Determinants of technical efficiency among lowland rice farmers in Enugu State, Nigeria: a stochastic frontier production function approach
Author(s) -
T.C. Okoh,
Patience Ifeyinwa Opata,
J.C. Ibe,
S.C. Onyenekwe,
K.P. Ikubaiyeje,
P.O. Ettum
Publication year - 2022
Publication title -
journal of agriculture and food sciences
Language(s) - English
Resource type - Journals
ISSN - 1597-1074
DOI - 10.4314/jafs.v19i2.7
Subject(s) - inefficiency , production (economics) , multistage sampling , cropping , simple random sample , agricultural science , agriculture , fertilizer , business , agricultural economics , production–possibility frontier , mathematics , economics , environmental science , geography , statistics , agronomy , population , demography , archaeology , sociology , biology , macroeconomics , microeconomics
The study examined the determinants of technical efficiency among lowland rice farmers in Enugu State, Nigeria. Primary data were sourced from rice producers through the use of well designed questionnaires. The study was conducted in four agricultural zones of Enugu State, during the 2017/2018 cropping season. Multistage and simple random sampling technique was employed to select 300 sampled rice farmers for the study.

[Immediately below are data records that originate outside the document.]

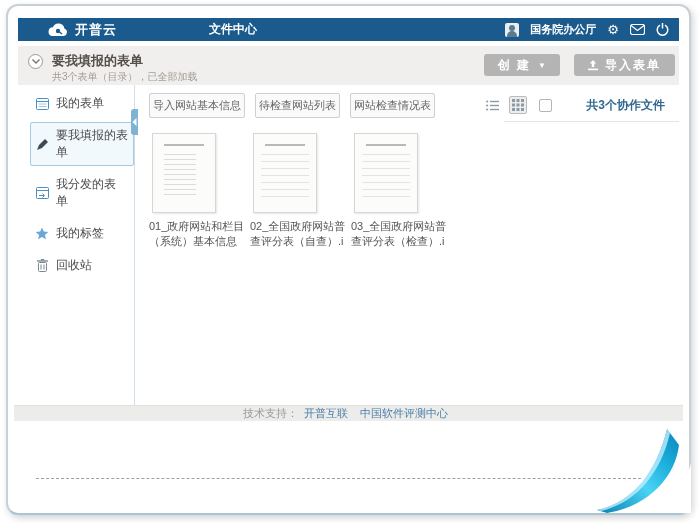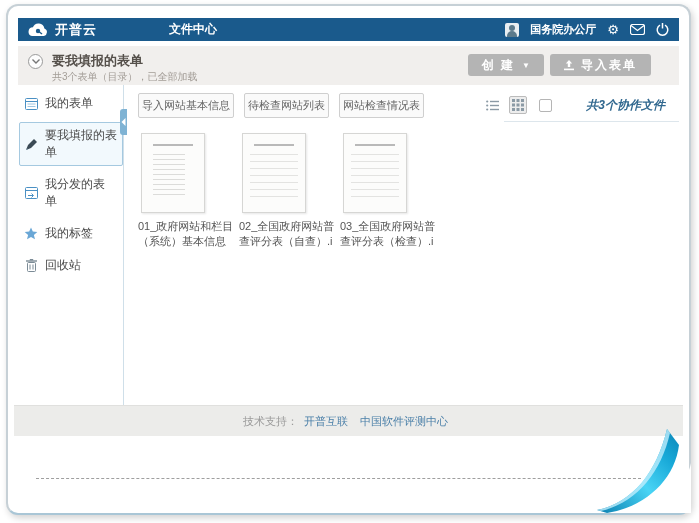--- a/index.html
+++ b/index.html
@@ -13,7 +13,7 @@
   
   .app-header { position:absolute; left:10px; right:10px; top:12px; height:23px;
                 background:#1a5a8c; display:flex; align-items:stretch; }
-  .logo { display:flex; align-items:center; gap:5px; padding:0 8px; color:#fff;
+  .logo { display:flex; align-items:center; gap:5px; padding:0 28px; color:#fff;
           font-size:13px; font-weight:bold; letter-spacing:1px; }
   .tabs { display:flex; margin-left:48px; }
   .tab { padding:4px 16px; display:flex; align-items:center; color:#fff;

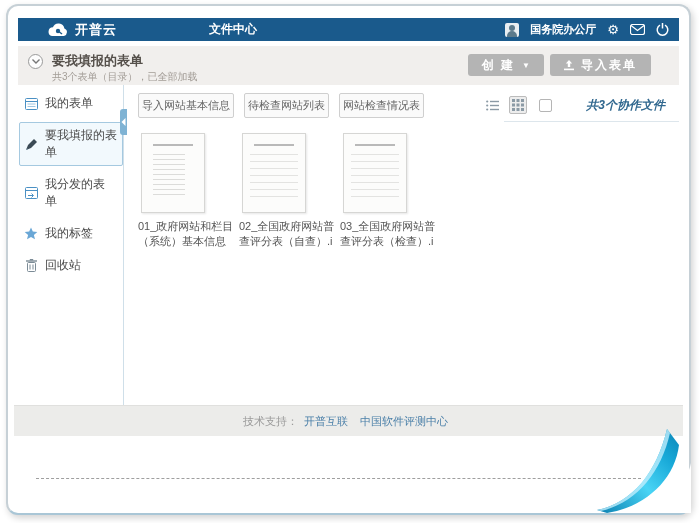--- a/index.html
+++ b/index.html
@@ -39,7 +39,7 @@
   .page-title { position:absolute; left:34px; top:6px; font-size:13px; font-weight:bold;
                 color:#55504b; }
   .page-subtitle { position:absolute; left:34px; top:24px; font-size:10px; color:#a39d97; }
-  .band-buttons { position:absolute; right:28px; top:8px; display:flex; gap:6px; }
+  .band-buttons { position:absolute; right:4px; top:8px; display:flex; gap:14px; }
   .gray-btn { background:#b4b4b4; color:#fff; font-size:12px; font-weight:bold;
               border:none; border-radius:3px; height:22px; padding:0 14px; cursor:pointer;
               display:flex; align-items:center; gap:7px; letter-spacing:2px; }

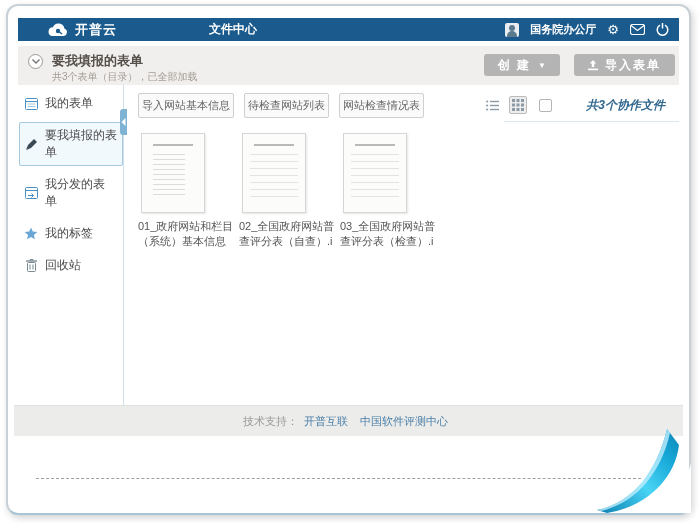--- a/index.html
+++ b/index.html
@@ -46,7 +46,7 @@
   .gray-btn .caret { font-size:8px; letter-spacing:0; }
 
   
-  .content { position:absolute; left:3px; right:10px; top:79px; height:322px; background:#fff; }
+  .content { position:absolute; left:14px; right:10px; top:79px; height:322px; background:#fff; }
   .sidebar { position:absolute; left:0; top:0; bottom:0; width:112px; }
   .side-item { display:flex; align-items:center; gap:7px; margin:5px 2px 5px 8px;
                padding:4px 4px; font-size:12px; color:#4a4a4a; cursor:pointer;

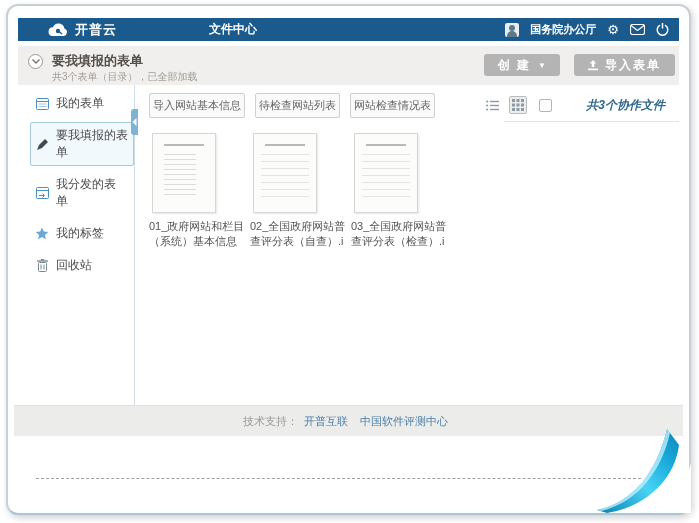--- a/index.html
+++ b/index.html
@@ -66,7 +66,7 @@
              align-items:center; padding-left:14px; }
   .tool-btn { background:#fafafa; border:1px solid #cfcfcf; border-radius:2px; color:#666;
               font-size:11px; padding:4px 3px; margin-right:10px; cursor:pointer; }
-  .view-group { margin-left:auto; display:flex; align-items:center; gap:8px; padding-right:14px;font-style:italic; }
+  .view-group { margin-left:auto; display:flex; align-items:center; gap:8px; padding-right:14px; }
   .view-icon { width:18px; height:18px; display:flex; align-items:center; justify-content:center;
                cursor:pointer; border:1px solid transparent; }
   .view-icon.active { border:1px solid #bbb; background:#ededed; border-radius:2px; }

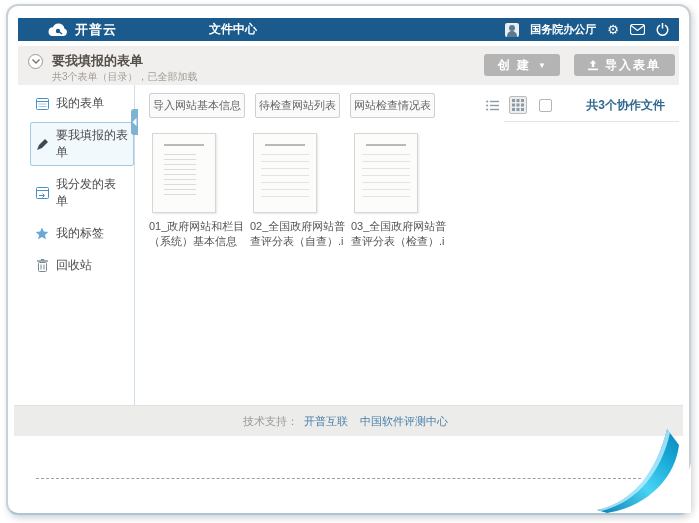--- a/index.html
+++ b/index.html
@@ -89,7 +89,7 @@
                 white-space:nowrap; }
 
   
-  .footer-band { position:absolute; left:6px; right:6px; top:399px; height:31px;
+  .footer-band { position:absolute; left:6px; right:6px; top:399px; height:16px;
                  background:#ececea; border-top:1px solid #e0e0de; display:flex;
                  align-items:center; justify-content:center; font-size:11px; color:#9a9a9a; }
   .footer-band a { color:#4a7fa8; text-decoration:none; margin:0 6px; cursor:pointer; }

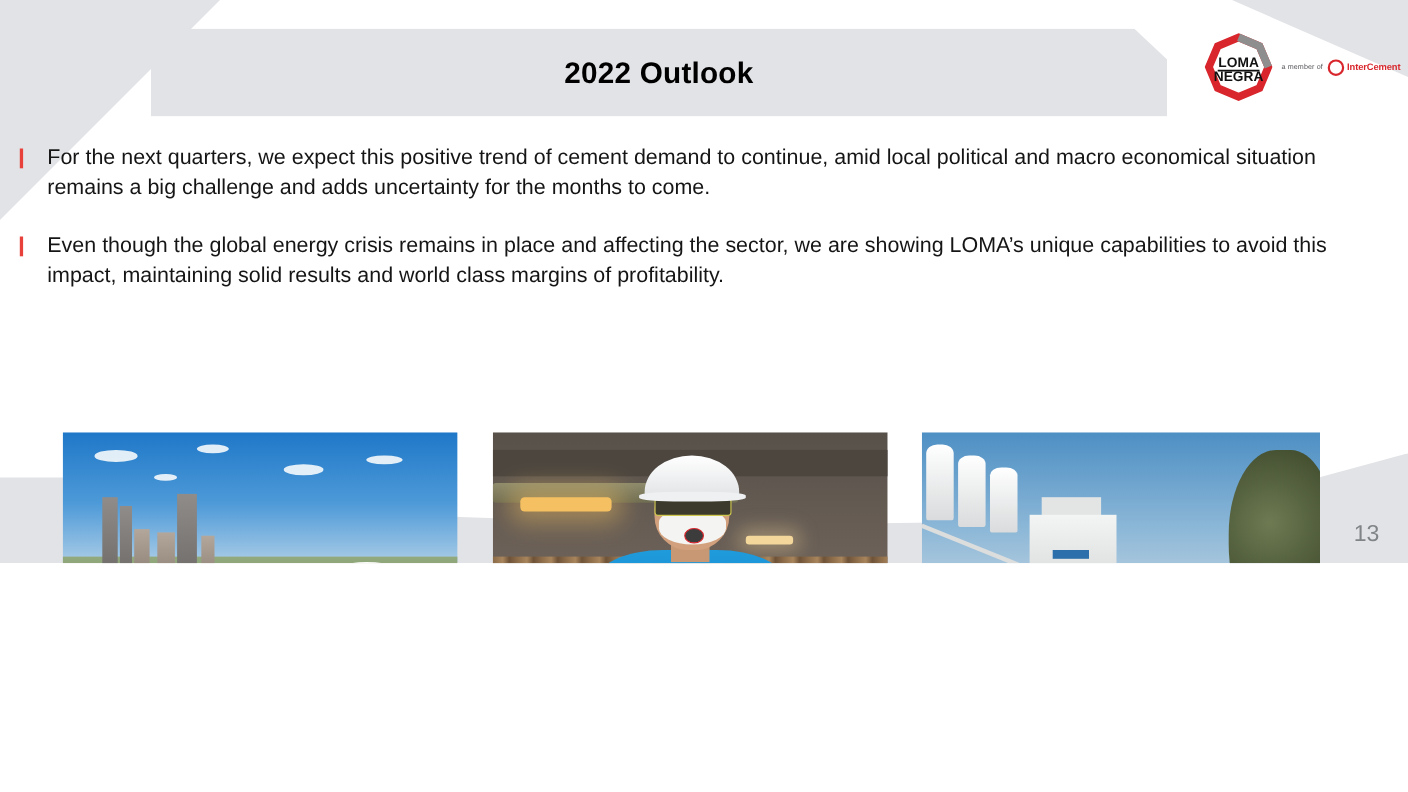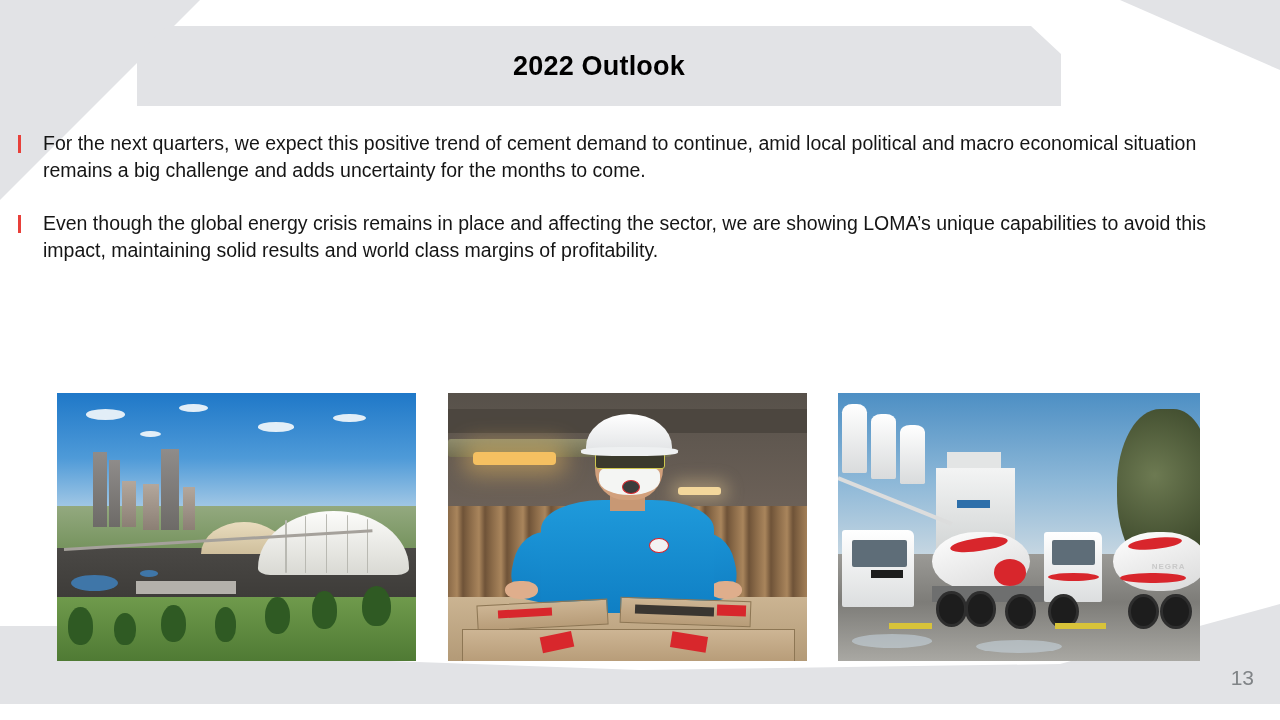--- a/index.html
+++ b/index.html
@@ -10,7 +10,7 @@
   #slide {
     position: relative;
     width: 1280px;
-    height: 704px;
+    height: 512px;
     overflow: hidden;
     background: #ffffff;
     font-family: "Liberation Sans", sans-serif;

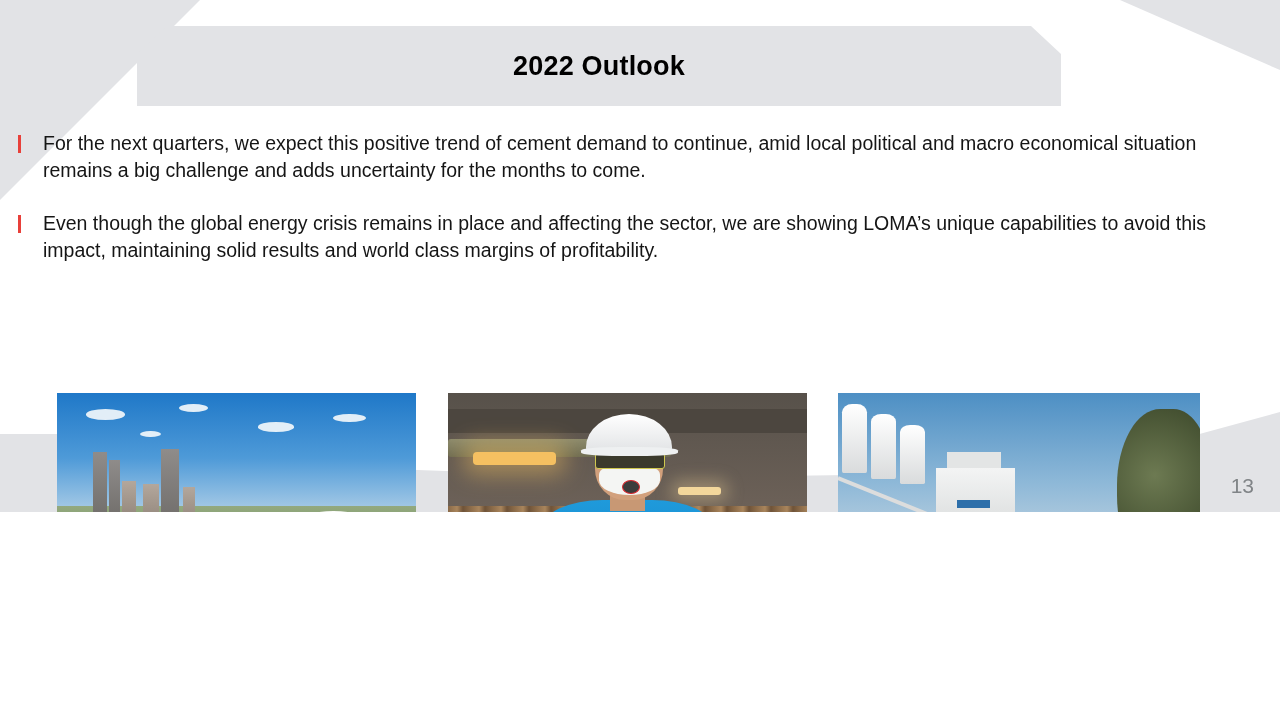--- a/index.html
+++ b/index.html
@@ -409,6 +409,22 @@
   <div id="title-box"></div>
   <div id="title-text">2022 Outlook</div>
 
+  <div id="logo-wrap">
+    <div id="logo-mark">
+      <svg viewBox="0 0 62 62" width="62" height="62" aria-hidden="true">
+        <path d="M31 4 L50 12 L58 31 L50 50 L31 58 L12 50 L4 31 L12 12 Z" fill="none" stroke="#d8262c" stroke-width="7"></path>
+        <path d="M31 4 L50 12 L58 31" fill="none" stroke="#8e8e8e" stroke-width="7"></path>
+        <text x="31" y="31" text-anchor="middle" font-family="'Liberation Sans', sans-serif" font-size="12.5" font-weight="bold" fill="#111111">LOMA</text>
+        <text x="31" y="44" text-anchor="middle" font-family="'Liberation Sans', sans-serif" font-size="12.5" font-weight="bold" fill="#111111">NEGRA</text>
+        <rect x="12" y="33.4" width="38" height="1.6" fill="#111111"></rect>
+      </svg>
+    </div>
+    <div id="logo-member">
+      <span id="member-text">a member of</span>
+      <span id="intercement-ring"></span>
+      <span id="intercement-text">InterCement</span>
+    </div>
+  </div>
 
   <div id="bullets">
 

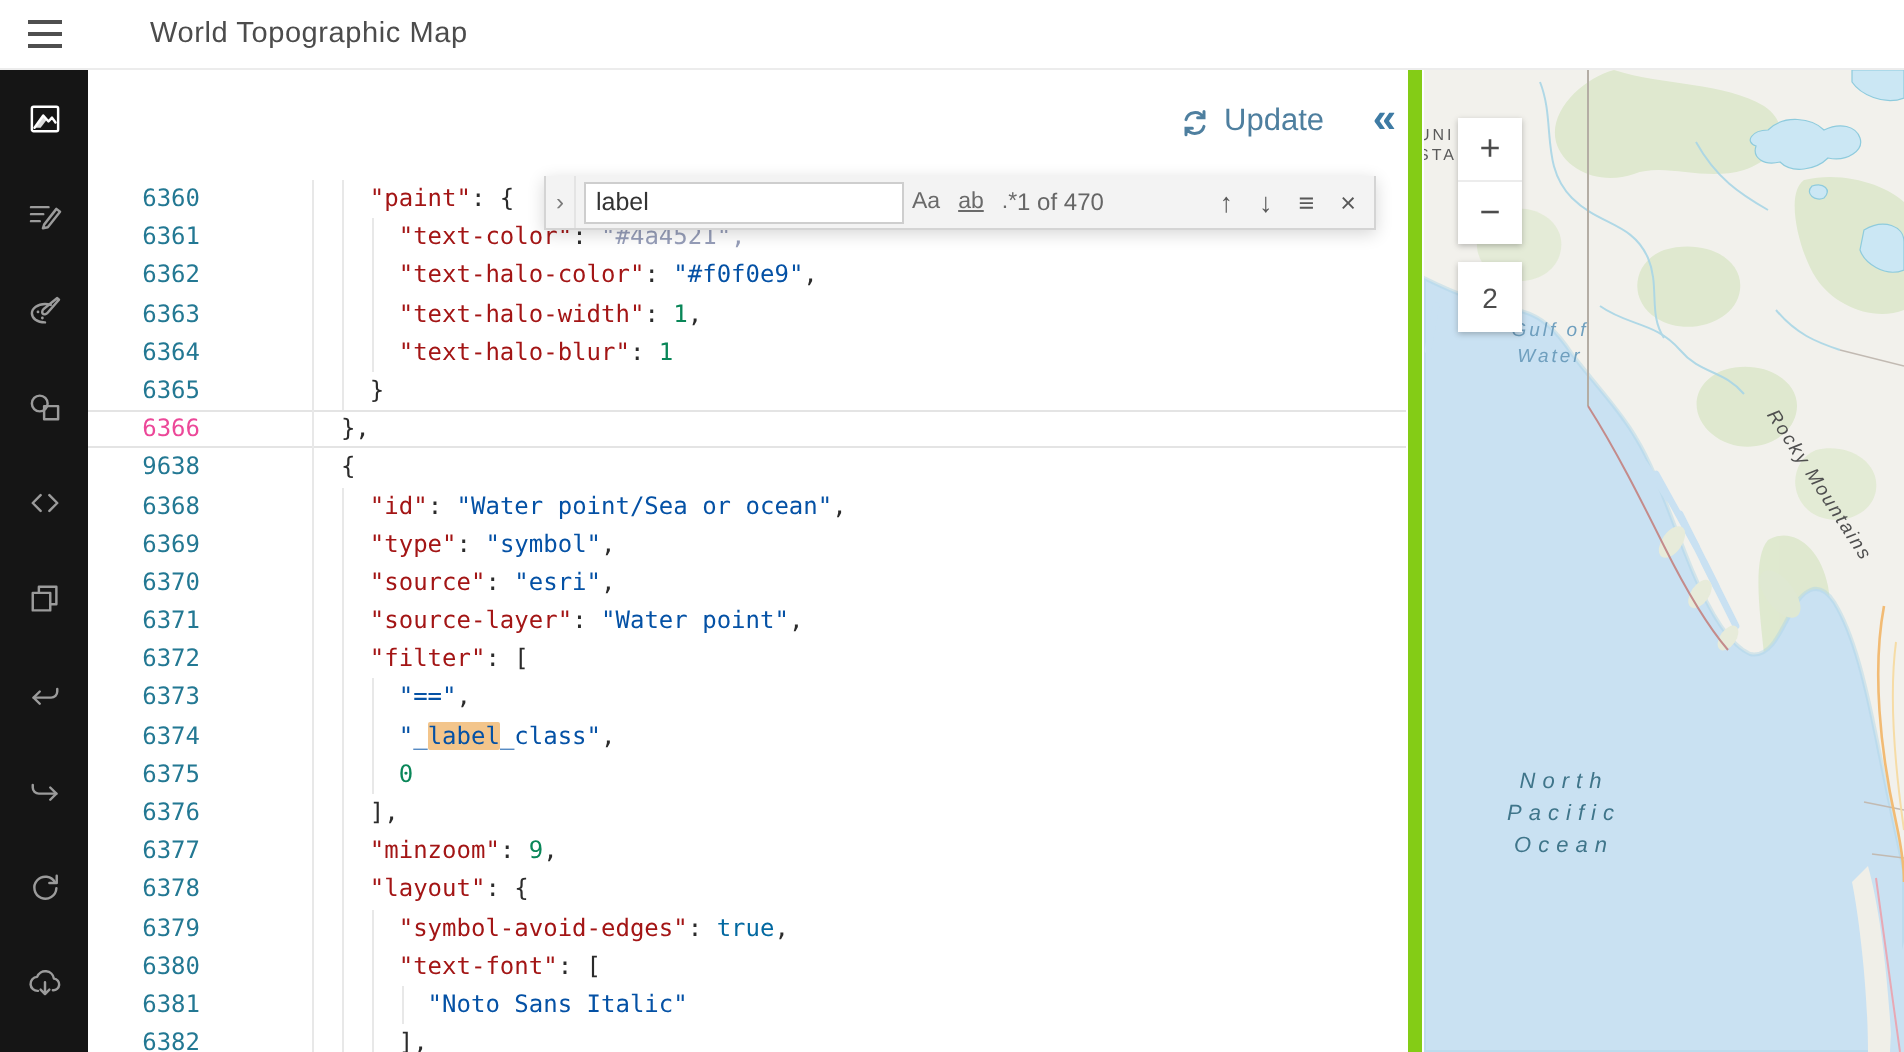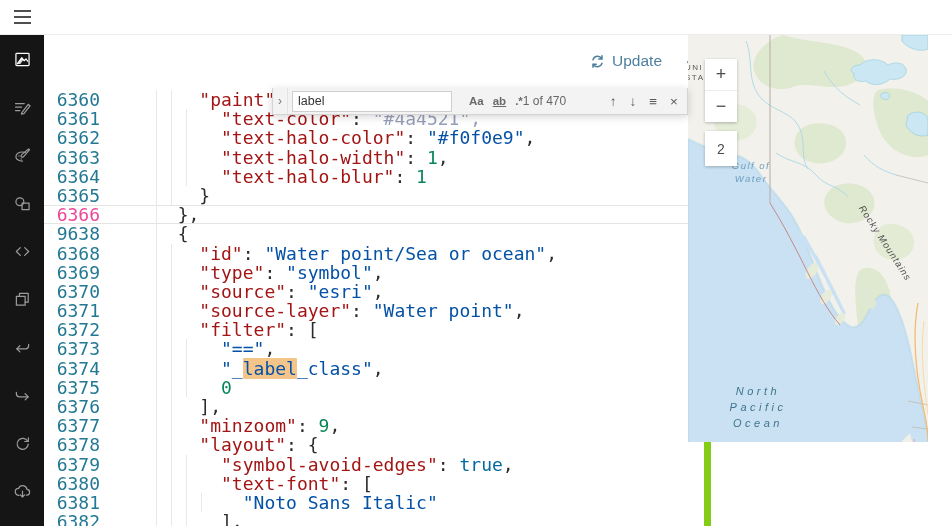--- a/index.html
+++ b/index.html
@@ -109,6 +109,7 @@
         <i></i>
         <i></i>
       </div>
+    <div class="app-title">World Topographic Map</div>
   </div>
 
   <div class="sidebar">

Cobb-Douglas stochastic production frontier function was used for the analysis.The result revealed that (98%)of random variation in the output of farmers was because of their inefficiency in their use of productive inputs in the study area. .Apart from farm size with estimated coefficient of (0.0531), fertilizer (0.0329), seed (0.2319), labour (0.0804) and agro-chemical (0.1711) were underutilized by the rice farmers. The average technical efficiency for the farmers was 0.71 implying that, on the average, the respondents are able to obtain 71% of potential output from a given mixture of production inputs. Thus, in a short run, there is a minimal scope (29%) of increasing the efficiency, by adopting the technology and techniques used by the most technically efficient farmer. High cost of inputs (MS=3.69), bad roads (MS=3.67), poor credit accessibility (MS=3.40) and inadequate storage facilities (MS2.90) were found to be the major constraints of the rice farmers. The study recommends that in order to improve efficiency of resource use by the farmers in the study area, more of labour, seed, fertilizer and agro-chemicals should be utilized.